> **What is required**: Update the listing, starting with its first line and going on through the line with "Welt ist diese Einstellung", by replacing "sozialen" with "digitalen" and changing nothing else.
*** Provided entries ***
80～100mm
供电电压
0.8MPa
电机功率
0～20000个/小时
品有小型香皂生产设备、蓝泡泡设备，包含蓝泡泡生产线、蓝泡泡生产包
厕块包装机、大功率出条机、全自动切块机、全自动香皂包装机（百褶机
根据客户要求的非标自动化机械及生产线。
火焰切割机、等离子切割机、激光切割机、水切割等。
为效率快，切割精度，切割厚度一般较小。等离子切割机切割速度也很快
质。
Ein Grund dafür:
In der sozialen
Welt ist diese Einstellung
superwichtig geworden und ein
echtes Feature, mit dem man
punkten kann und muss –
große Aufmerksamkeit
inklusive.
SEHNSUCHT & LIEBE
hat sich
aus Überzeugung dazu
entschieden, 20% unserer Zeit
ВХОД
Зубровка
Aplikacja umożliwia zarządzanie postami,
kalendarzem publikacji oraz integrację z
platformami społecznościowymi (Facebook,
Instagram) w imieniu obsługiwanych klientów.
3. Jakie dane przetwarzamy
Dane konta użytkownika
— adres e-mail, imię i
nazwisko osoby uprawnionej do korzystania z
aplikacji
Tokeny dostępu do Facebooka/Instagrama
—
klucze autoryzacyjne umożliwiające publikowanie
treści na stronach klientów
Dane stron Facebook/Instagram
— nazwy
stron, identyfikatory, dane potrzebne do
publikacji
*** End of Provided entries ***
> **Expected output**:
80～100mm
供电电压
0.8MPa
电机功率
0～20000个/小时
品有小型香皂生产设备、蓝泡泡设备，包含蓝泡泡生产线、蓝泡泡生产包
厕块包装机、大功率出条机、全自动切块机、全自动香皂包装机（百褶机
根据客户要求的非标自动化机械及生产线。
火焰切割机、等离子切割机、激光切割机、水切割等。
为效率快，切割精度，切割厚度一般较小。等离子切割机切割速度也很快
质。
Ein Grund dafür:
In der digitalen
Welt ist diese Einstellung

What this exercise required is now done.